→ **Brief**
Below are entries. Copy exactly the lines running from the line that holds "orange traffic barrel (select_region(524, 138, 536, 155))" to the line that holds "orange traffic barrel (select_region(558, 138, 567, 153))", with both ends included.

--- Supplied data Enclosed Below ---

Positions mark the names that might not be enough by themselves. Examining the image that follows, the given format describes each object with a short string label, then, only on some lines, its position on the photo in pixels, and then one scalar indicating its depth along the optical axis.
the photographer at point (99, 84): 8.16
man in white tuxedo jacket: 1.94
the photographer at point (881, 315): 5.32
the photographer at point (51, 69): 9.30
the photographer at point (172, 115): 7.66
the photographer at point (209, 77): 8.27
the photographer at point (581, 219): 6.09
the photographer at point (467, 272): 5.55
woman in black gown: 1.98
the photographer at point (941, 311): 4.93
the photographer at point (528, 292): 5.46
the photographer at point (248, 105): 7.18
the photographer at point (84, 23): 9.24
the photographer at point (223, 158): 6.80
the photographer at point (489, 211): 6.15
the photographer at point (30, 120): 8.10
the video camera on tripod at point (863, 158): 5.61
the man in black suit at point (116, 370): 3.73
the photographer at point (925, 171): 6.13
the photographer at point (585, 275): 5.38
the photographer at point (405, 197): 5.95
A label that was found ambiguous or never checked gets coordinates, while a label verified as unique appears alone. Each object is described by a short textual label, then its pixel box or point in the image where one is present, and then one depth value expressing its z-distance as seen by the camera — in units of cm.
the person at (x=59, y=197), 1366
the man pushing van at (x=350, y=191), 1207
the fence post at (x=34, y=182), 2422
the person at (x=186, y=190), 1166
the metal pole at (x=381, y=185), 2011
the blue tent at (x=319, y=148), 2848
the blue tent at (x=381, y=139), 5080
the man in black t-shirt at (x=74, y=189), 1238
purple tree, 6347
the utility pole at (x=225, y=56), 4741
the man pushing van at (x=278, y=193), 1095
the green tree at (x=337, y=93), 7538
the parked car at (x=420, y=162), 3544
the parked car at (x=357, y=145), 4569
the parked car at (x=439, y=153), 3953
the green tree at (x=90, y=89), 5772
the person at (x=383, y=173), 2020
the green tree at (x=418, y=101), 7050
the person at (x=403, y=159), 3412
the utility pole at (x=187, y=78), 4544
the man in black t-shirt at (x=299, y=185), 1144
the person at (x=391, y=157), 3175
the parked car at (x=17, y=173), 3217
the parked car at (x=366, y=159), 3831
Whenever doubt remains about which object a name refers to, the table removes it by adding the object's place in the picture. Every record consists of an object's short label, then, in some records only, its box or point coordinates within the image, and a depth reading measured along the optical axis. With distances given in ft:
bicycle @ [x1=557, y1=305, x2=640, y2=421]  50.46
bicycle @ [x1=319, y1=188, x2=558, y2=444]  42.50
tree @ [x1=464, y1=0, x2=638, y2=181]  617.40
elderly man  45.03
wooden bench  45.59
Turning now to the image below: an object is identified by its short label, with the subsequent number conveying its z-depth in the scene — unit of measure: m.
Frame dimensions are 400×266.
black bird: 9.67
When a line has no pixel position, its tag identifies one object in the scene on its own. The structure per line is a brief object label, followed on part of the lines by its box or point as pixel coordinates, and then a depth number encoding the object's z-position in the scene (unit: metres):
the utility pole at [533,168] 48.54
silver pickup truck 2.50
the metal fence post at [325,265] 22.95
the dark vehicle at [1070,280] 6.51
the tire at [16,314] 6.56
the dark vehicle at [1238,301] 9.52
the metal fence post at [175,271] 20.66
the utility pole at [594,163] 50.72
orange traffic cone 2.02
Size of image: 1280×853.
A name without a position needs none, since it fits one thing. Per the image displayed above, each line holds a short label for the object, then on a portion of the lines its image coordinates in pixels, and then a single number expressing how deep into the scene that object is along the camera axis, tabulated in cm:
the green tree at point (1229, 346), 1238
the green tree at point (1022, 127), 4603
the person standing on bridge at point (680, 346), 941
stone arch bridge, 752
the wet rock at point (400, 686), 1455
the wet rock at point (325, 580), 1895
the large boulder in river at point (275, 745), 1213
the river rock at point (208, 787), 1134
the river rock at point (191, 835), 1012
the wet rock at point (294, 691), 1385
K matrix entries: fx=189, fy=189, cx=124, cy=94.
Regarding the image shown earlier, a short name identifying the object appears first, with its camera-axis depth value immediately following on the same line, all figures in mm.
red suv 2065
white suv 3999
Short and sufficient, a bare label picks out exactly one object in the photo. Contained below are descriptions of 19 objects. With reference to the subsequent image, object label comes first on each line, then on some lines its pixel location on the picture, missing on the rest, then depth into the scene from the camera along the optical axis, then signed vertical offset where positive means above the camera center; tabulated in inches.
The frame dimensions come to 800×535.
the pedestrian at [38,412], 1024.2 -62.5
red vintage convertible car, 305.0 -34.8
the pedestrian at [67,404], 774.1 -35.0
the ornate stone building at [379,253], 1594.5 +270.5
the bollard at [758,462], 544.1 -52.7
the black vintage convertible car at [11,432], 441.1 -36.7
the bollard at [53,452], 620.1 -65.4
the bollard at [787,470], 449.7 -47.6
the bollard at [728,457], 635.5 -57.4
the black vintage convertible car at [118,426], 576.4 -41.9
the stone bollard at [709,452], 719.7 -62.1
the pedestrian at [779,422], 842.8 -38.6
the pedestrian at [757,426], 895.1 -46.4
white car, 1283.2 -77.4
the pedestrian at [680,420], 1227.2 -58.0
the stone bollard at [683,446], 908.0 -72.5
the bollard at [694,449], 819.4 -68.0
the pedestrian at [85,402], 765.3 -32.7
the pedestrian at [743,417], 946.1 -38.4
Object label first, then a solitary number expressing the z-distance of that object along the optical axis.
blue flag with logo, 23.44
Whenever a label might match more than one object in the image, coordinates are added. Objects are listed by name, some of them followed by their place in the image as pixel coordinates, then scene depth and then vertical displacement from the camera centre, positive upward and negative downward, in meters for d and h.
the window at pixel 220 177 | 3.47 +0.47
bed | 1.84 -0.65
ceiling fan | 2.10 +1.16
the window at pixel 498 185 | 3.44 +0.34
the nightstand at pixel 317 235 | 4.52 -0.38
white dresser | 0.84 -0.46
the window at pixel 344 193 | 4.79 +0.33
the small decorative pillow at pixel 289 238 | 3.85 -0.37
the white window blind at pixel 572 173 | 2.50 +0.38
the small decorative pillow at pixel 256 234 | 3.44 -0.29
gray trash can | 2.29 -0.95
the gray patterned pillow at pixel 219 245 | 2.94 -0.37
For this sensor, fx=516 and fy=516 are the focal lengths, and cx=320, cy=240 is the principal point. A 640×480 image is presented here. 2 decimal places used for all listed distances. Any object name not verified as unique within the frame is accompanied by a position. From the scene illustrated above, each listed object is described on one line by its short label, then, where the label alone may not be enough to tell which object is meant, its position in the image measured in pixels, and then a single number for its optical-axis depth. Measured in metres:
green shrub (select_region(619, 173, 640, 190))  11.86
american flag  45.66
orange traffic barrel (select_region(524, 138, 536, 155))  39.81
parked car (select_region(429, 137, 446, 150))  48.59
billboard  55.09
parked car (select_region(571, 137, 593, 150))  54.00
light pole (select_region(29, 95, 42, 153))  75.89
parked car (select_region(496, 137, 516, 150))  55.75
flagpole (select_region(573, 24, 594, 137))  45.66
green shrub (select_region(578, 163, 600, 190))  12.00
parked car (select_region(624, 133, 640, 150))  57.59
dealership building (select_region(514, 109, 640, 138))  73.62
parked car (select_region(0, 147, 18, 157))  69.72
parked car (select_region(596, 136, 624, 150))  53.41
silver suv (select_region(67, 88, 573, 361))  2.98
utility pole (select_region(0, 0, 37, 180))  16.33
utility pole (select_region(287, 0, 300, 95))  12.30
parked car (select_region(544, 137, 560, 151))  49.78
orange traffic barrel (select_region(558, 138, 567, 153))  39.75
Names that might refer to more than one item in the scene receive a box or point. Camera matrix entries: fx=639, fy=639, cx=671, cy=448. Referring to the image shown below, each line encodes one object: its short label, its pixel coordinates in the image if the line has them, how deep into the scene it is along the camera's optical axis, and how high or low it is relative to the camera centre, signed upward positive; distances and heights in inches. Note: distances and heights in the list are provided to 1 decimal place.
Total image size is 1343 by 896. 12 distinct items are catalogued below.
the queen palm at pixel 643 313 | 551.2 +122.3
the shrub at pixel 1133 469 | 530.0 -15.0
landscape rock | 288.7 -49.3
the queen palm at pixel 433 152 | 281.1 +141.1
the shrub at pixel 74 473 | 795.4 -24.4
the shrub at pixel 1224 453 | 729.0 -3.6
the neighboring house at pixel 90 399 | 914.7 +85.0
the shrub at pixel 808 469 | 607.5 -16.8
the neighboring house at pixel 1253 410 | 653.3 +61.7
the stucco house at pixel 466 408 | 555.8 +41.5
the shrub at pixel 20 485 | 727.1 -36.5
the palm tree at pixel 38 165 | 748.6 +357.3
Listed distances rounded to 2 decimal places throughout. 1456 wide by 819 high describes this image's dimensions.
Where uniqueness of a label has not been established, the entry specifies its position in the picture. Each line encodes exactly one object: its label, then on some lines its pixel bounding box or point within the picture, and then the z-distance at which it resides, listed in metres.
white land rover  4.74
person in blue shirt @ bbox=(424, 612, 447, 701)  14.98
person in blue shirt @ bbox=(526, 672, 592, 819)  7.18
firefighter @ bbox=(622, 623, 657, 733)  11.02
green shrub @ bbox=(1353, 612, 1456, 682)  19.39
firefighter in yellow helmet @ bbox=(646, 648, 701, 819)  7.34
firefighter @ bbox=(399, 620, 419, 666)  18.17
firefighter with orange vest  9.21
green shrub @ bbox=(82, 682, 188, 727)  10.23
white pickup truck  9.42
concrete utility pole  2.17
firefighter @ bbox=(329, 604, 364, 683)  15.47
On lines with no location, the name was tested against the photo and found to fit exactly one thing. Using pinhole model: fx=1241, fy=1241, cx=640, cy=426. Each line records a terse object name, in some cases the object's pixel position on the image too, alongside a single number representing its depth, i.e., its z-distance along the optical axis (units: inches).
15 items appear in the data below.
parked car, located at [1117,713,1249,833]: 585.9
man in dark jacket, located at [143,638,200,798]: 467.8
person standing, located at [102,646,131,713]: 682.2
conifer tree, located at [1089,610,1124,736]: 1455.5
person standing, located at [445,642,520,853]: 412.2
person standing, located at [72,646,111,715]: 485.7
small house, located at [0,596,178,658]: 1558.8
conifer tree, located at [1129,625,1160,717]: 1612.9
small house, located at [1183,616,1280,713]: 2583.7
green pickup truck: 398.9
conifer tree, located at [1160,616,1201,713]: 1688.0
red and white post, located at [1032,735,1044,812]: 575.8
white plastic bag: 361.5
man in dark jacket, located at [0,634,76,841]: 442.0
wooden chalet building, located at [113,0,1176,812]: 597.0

--- End of Enclosed Supplied data ---

→ **Output of the task**
orange traffic barrel (select_region(524, 138, 536, 155))  39.81
parked car (select_region(429, 137, 446, 150))  48.59
billboard  55.09
parked car (select_region(571, 137, 593, 150))  54.00
light pole (select_region(29, 95, 42, 153))  75.89
parked car (select_region(496, 137, 516, 150))  55.75
flagpole (select_region(573, 24, 594, 137))  45.66
green shrub (select_region(578, 163, 600, 190))  12.00
parked car (select_region(624, 133, 640, 150))  57.59
dealership building (select_region(514, 109, 640, 138))  73.62
parked car (select_region(0, 147, 18, 157))  69.72
parked car (select_region(596, 136, 624, 150))  53.41
silver suv (select_region(67, 88, 573, 361))  2.98
utility pole (select_region(0, 0, 37, 180))  16.33
utility pole (select_region(287, 0, 300, 95))  12.30
parked car (select_region(544, 137, 560, 151))  49.78
orange traffic barrel (select_region(558, 138, 567, 153))  39.75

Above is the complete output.